Monday, April 11, 2016
I think it is safe to say that in recent years, juries have not been shy about awarding substantial damages in trials involving claims of negligent care, even -- or perhaps especially -- when the resident is very old. Lately, several of our Elder Law Prof Blog posts have focused on nursing home providers' efforts to avoid jury trials through the use of pre-dispute, binding arbitration clauses in admission agreements. See e.g. here and here. However, there's another way in which litigation of nursing home care claims have triggered collateral legal disputes, and this time it is for the judicial system itself.

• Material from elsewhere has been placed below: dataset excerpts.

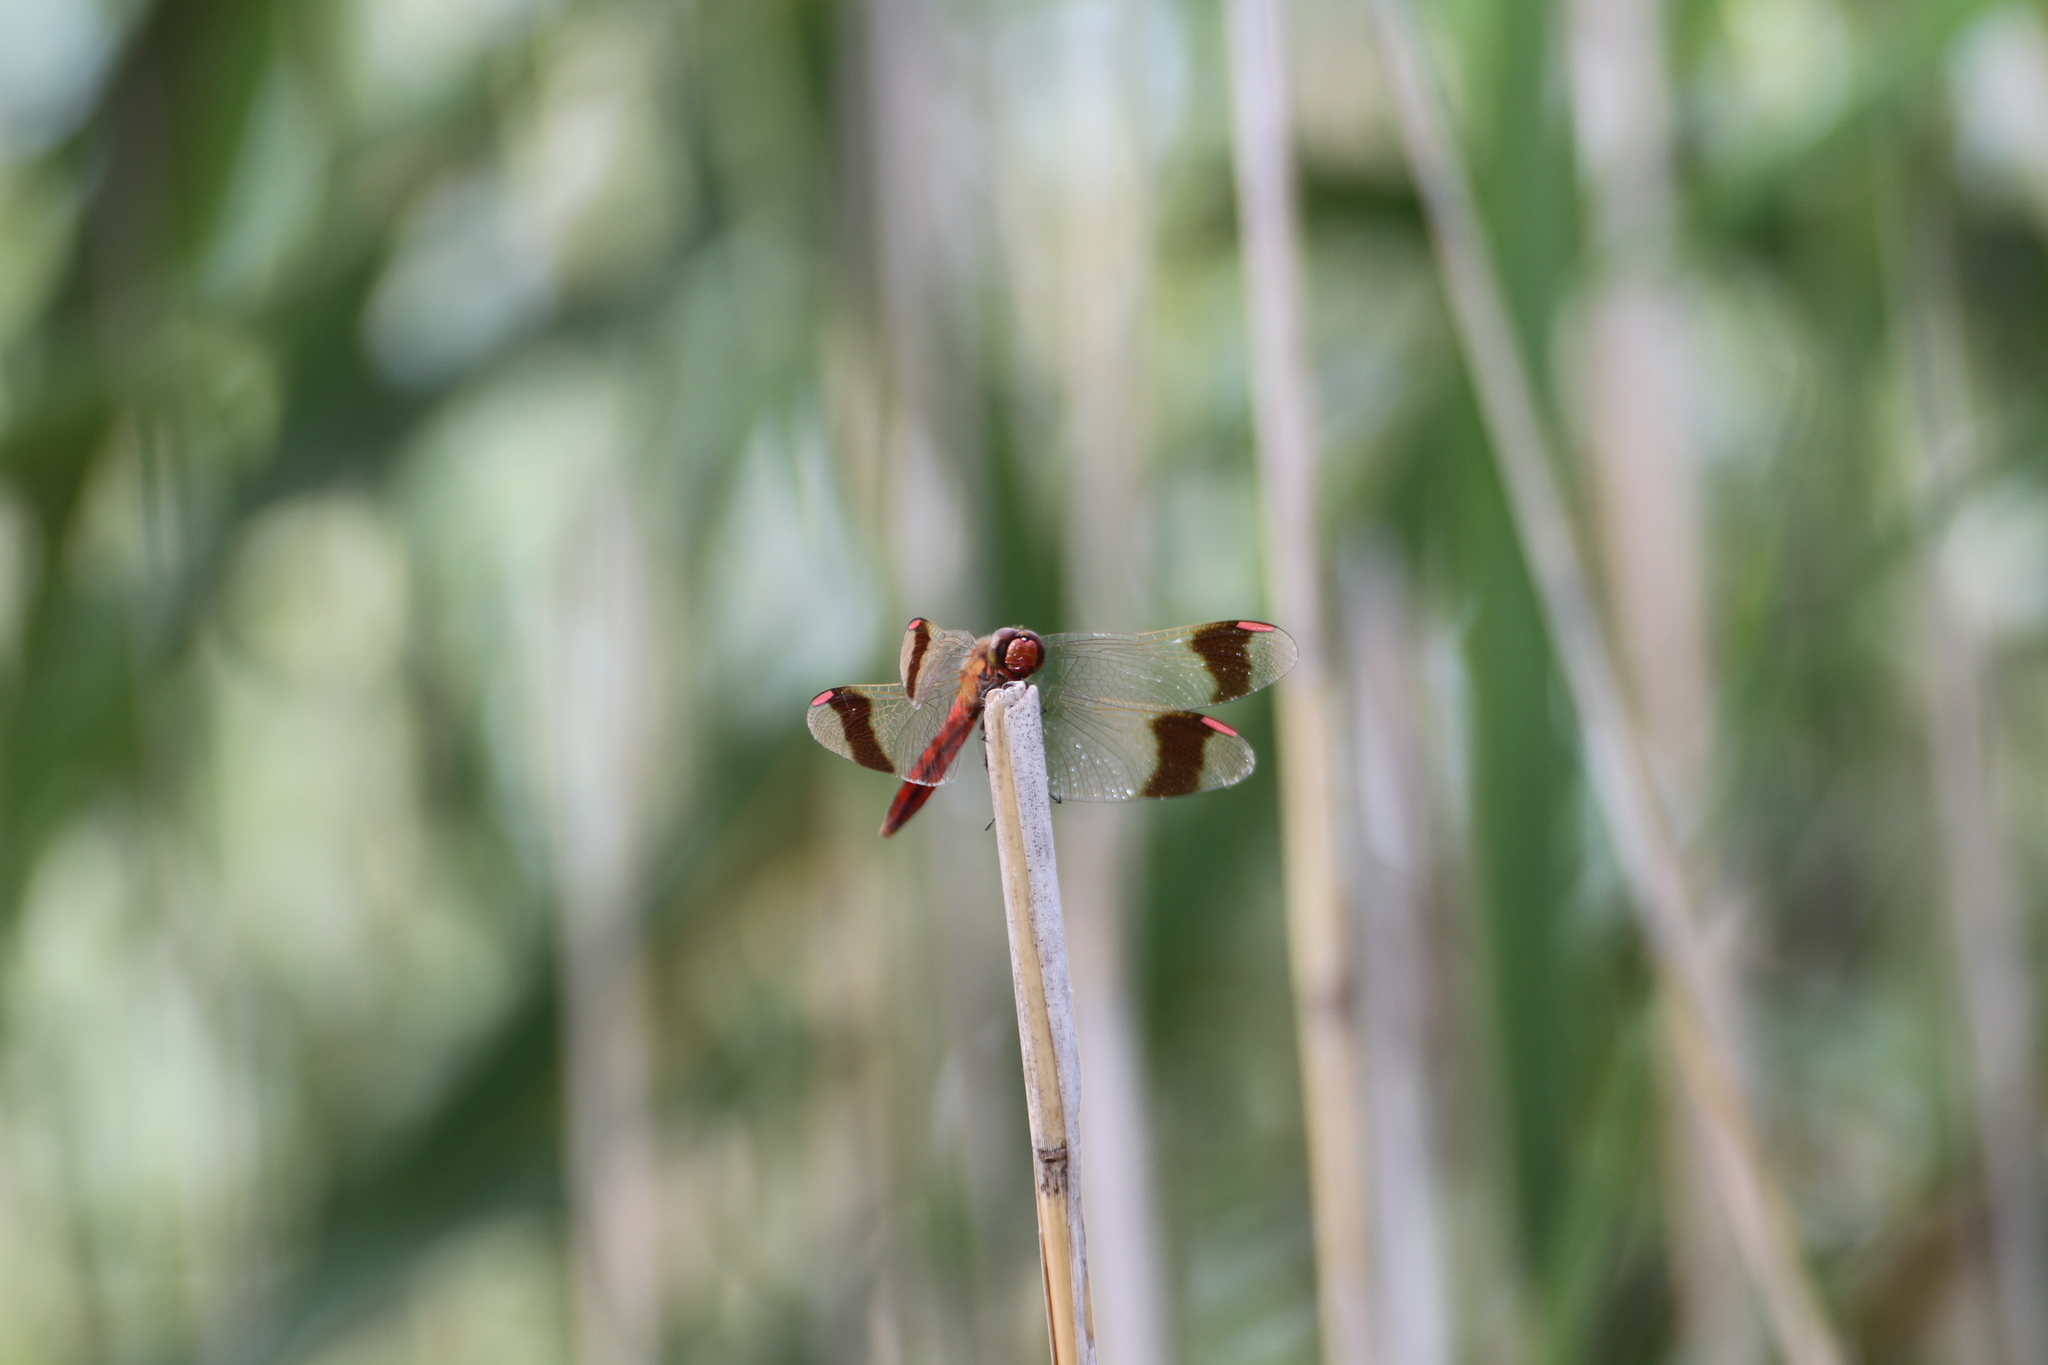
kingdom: Animalia
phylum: Arthropoda
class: Insecta
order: Odonata
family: Libellulidae
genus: Sympetrum
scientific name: Sympetrum pedemontanum
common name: Banded darter
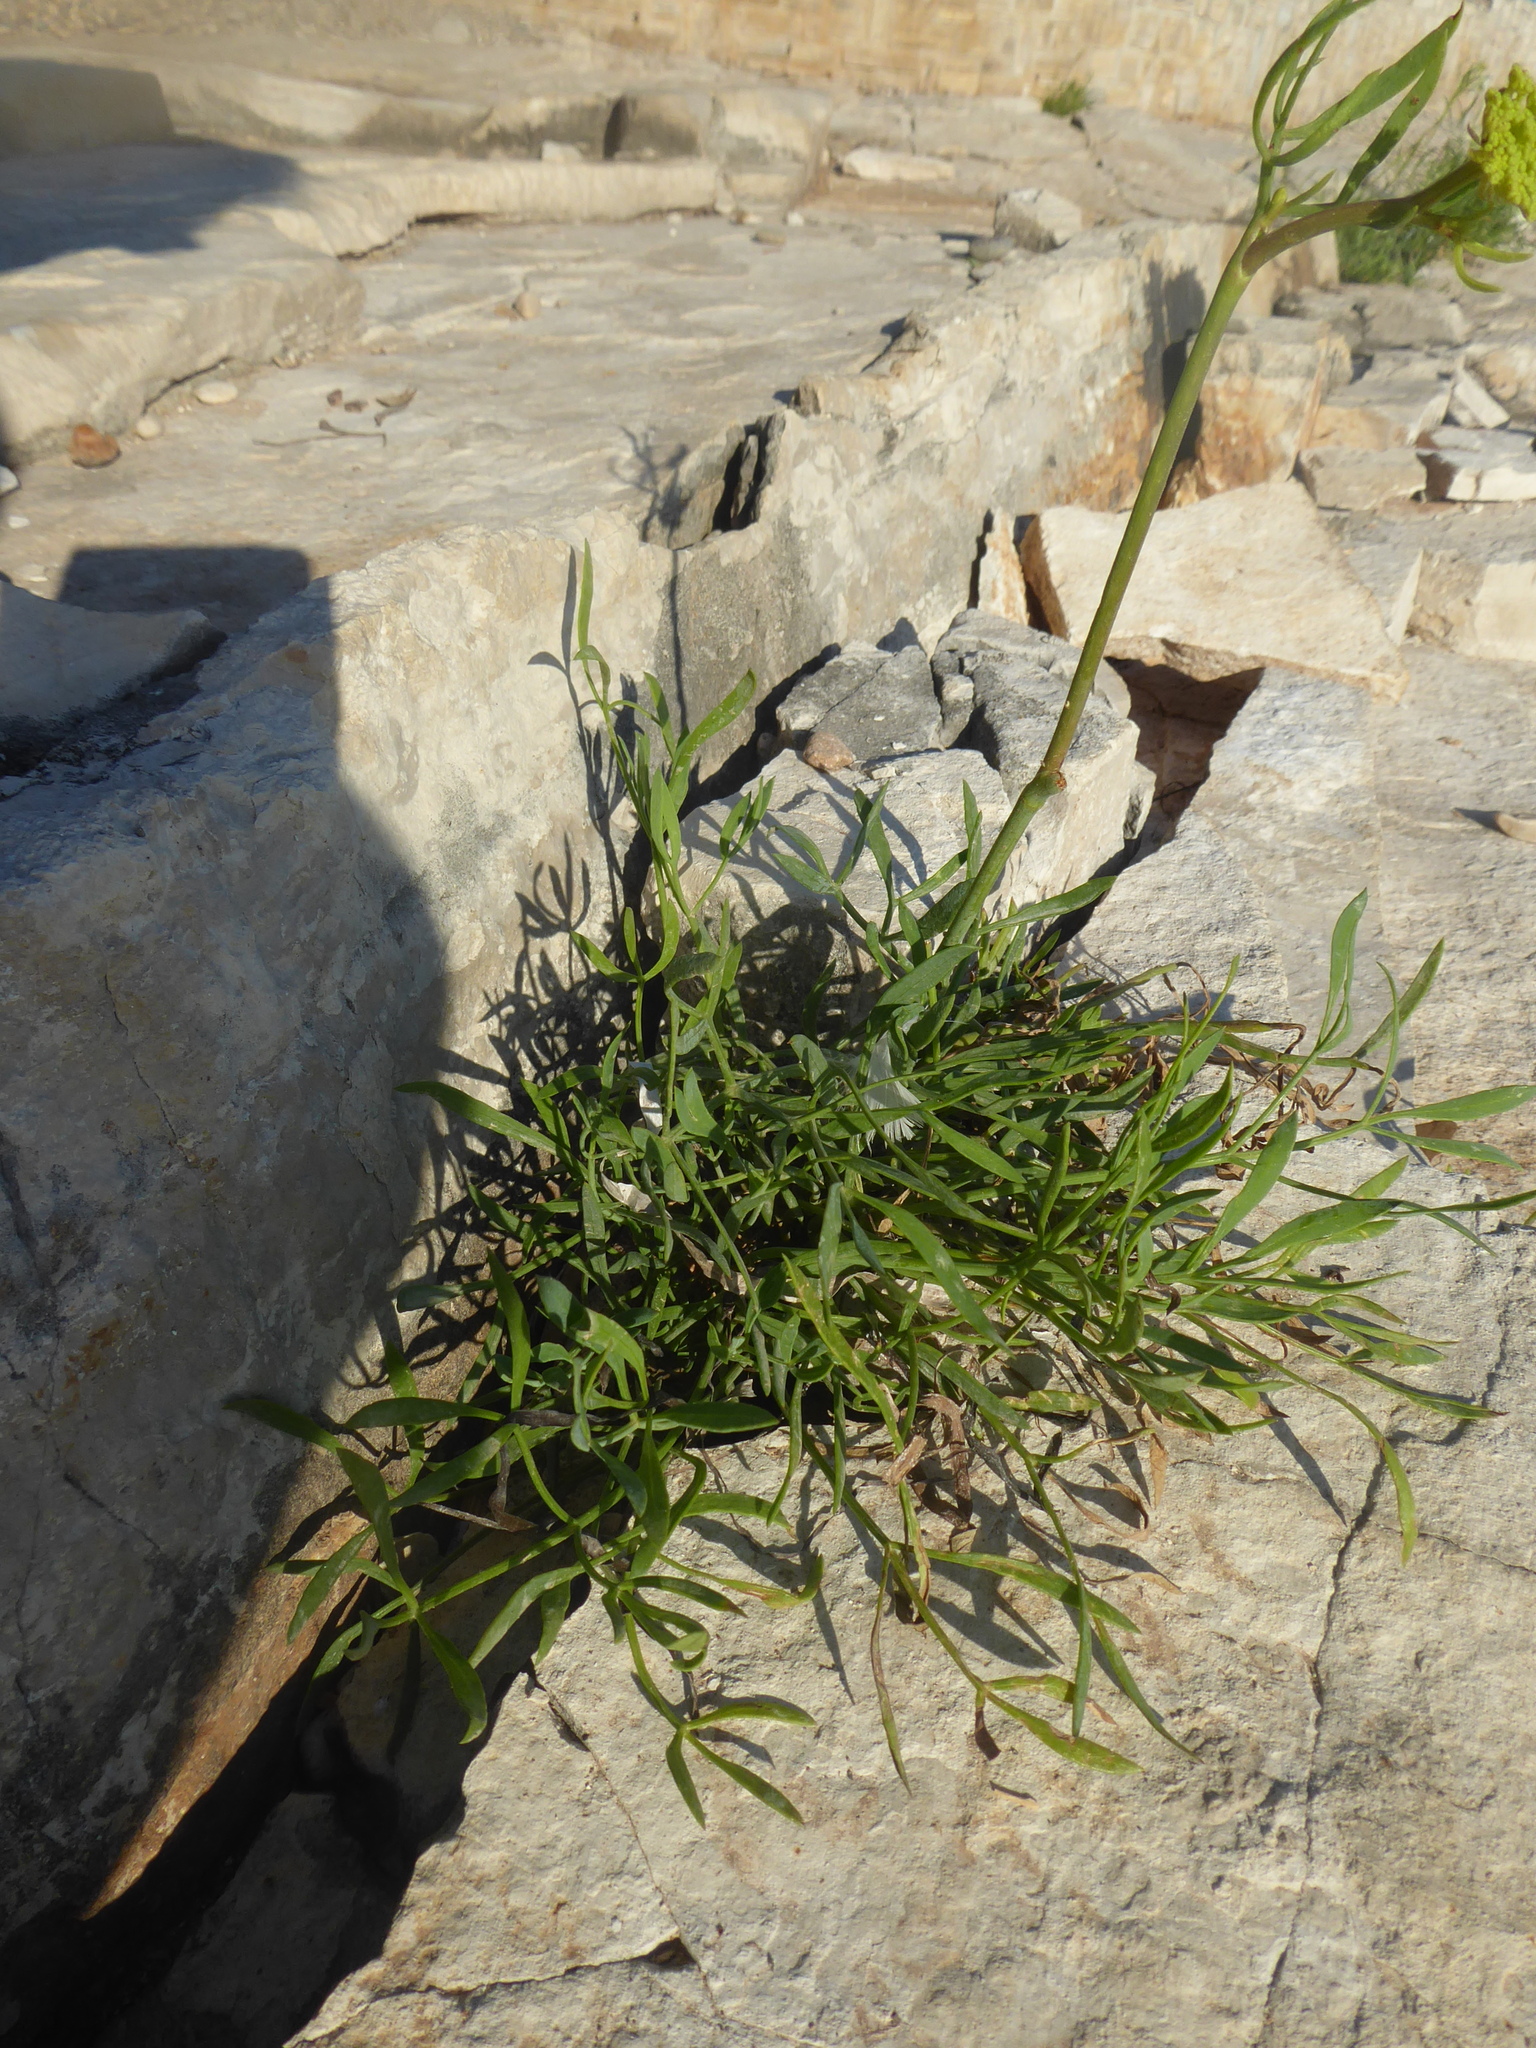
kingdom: Plantae
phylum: Tracheophyta
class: Magnoliopsida
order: Apiales
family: Apiaceae
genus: Crithmum
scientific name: Crithmum maritimum
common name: Rock samphire
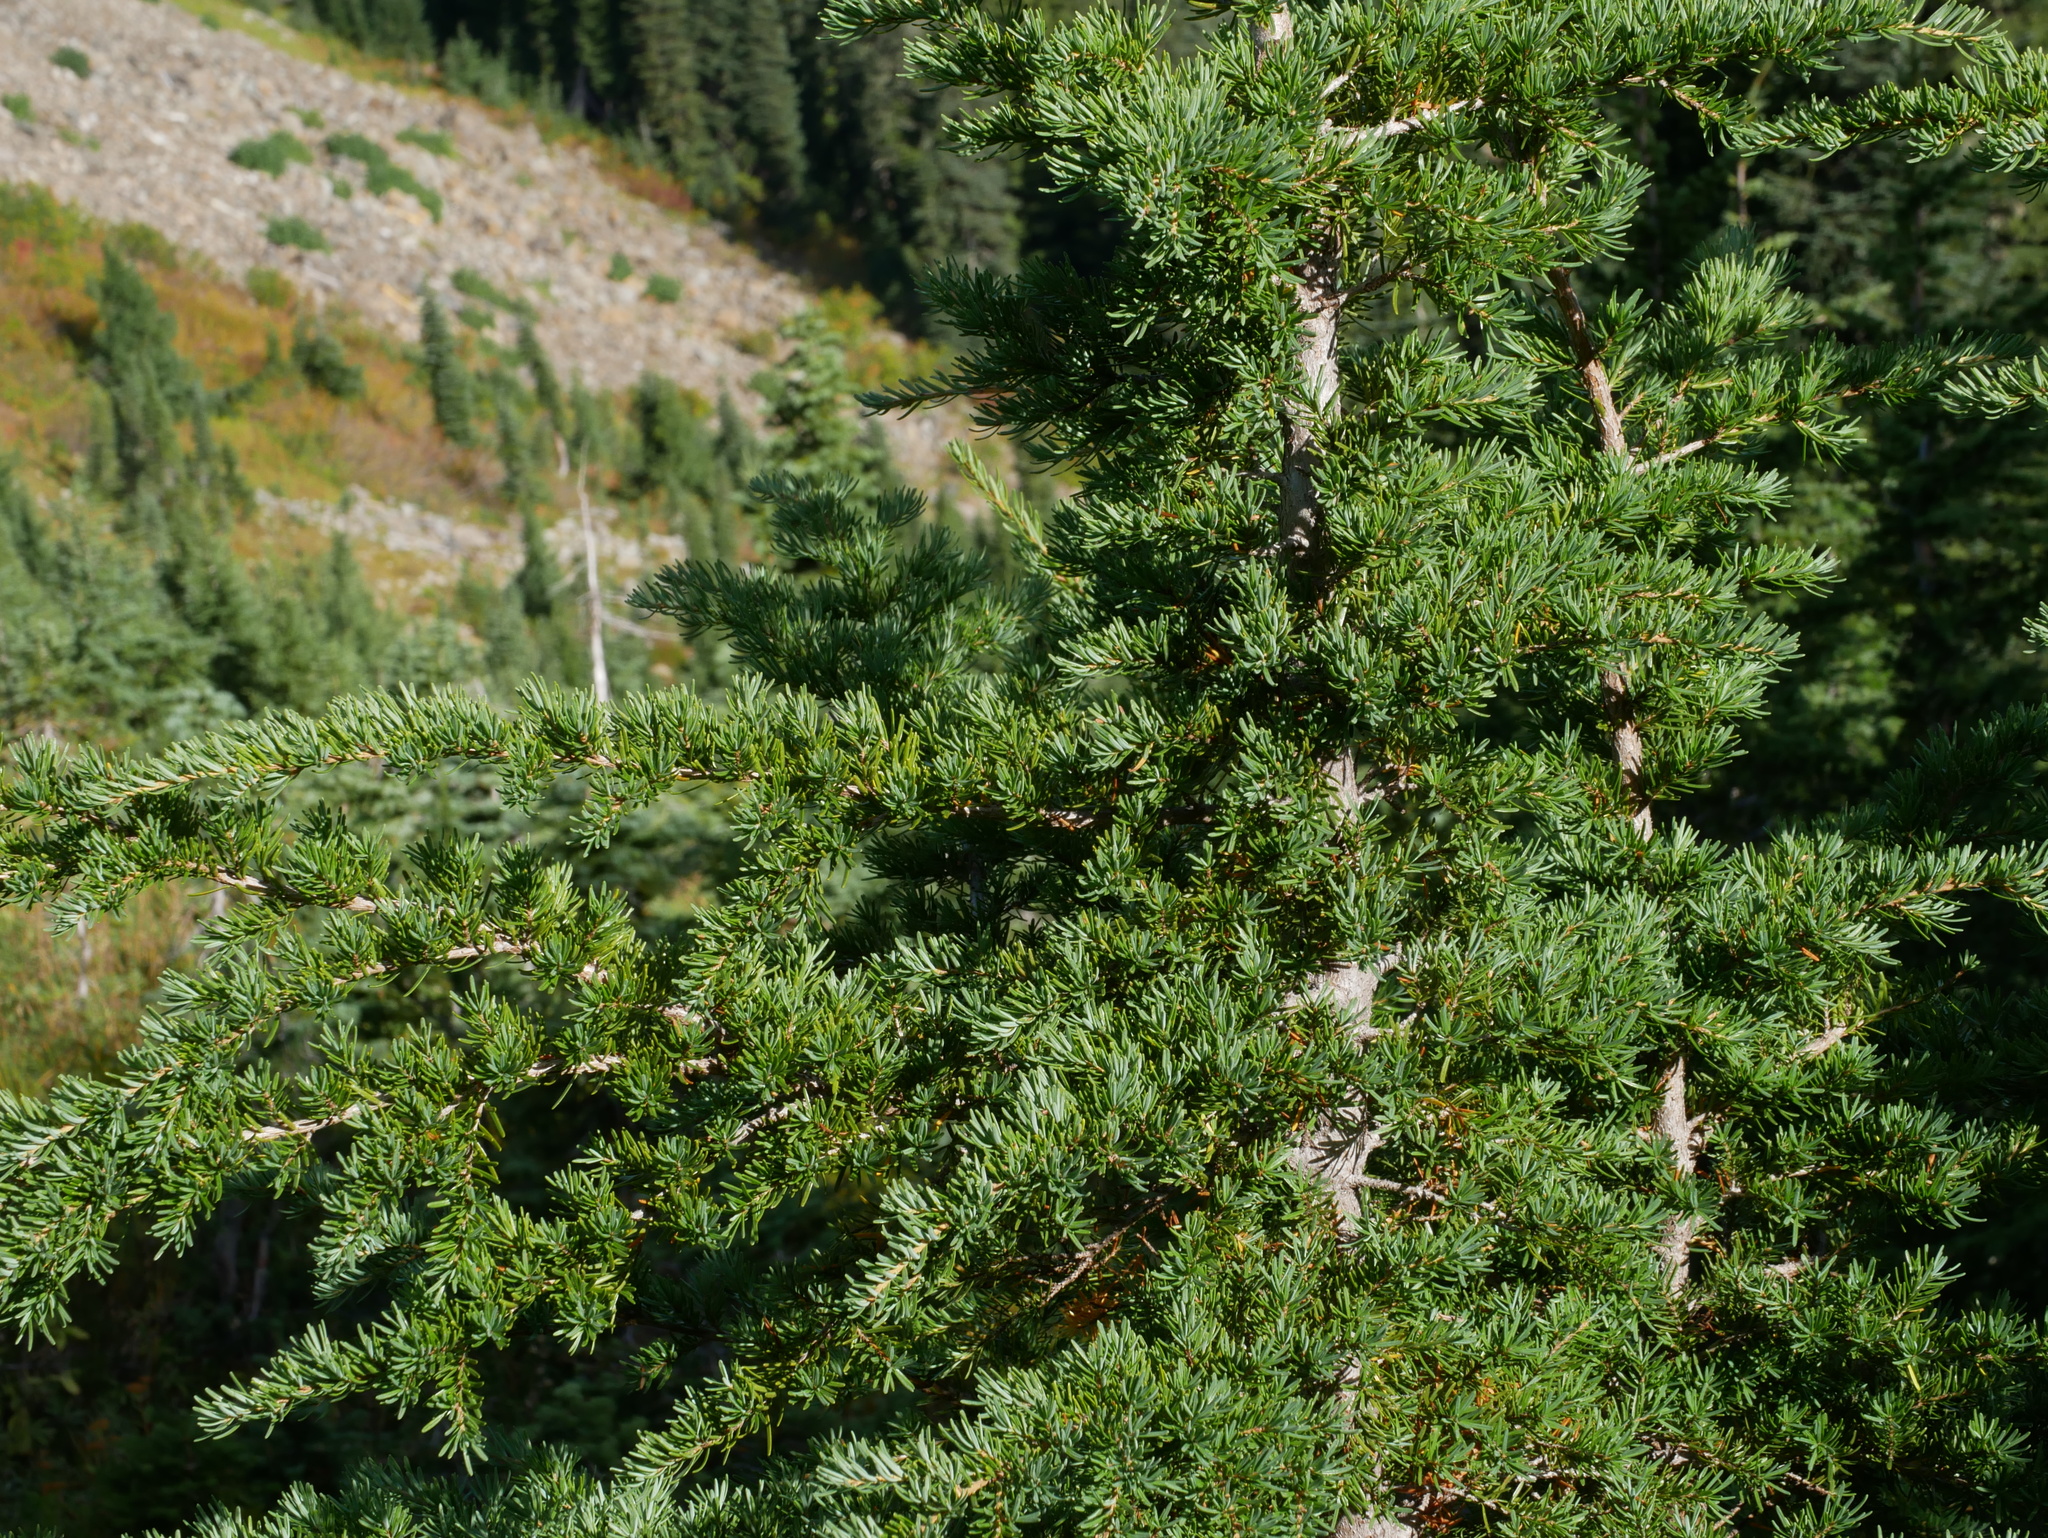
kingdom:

In March 2016, former Arkansas state court judge Mike Maggio, age 54, was hit with a maximum prison sentence of 10 years, following his plea of guilty to federal charges for taking a bribe to reduce a verdict in a nursing home negligence case. Maggio was alleged to have reduced a jury verdict in a nursing home case from $5.2 million to $1 million, after the owner of the facility reportedly made multiple campaign contributions to "PACs that were to funnel the money to Maggio for a planned race" for the state's Court of Appeals.
In issuing the sentence, United State District Judge Brian Miller emphasized that while he had earlier rejected the prosecution's argument that any sentence should be guided by the multi-million dollar size of the remittitur, the maximum sentence was still warranted because "corruption in the judicial system especially erodes public trust in the system," noting "a judge is the system." Details of the investigation -- as well as on-going litigation -- are provided in the Arkansas Times' Arkansas Blog.
By comparison, in West Virginia, news media questioned a business transaction and contributions to a judge's re-election campaign, asking whether they affected the decision of the State Supreme court justice when she wrote the lead opinion in an appellate decision that reduced a 2011 jury verdict in nursing home negligence case from $90.5 million to $36.6 million. The justice denied any improper influence or relationship with defense-side parties; following an investigation, the West Virginia Judicial Investigation Commission concluded the justice had no knowledge of the transactions in question, and it dismissed the ethics complaint in June 2015.
The potential for campaign contributions to influence judicial election campaigns has long been one source of criticism of elections for judges.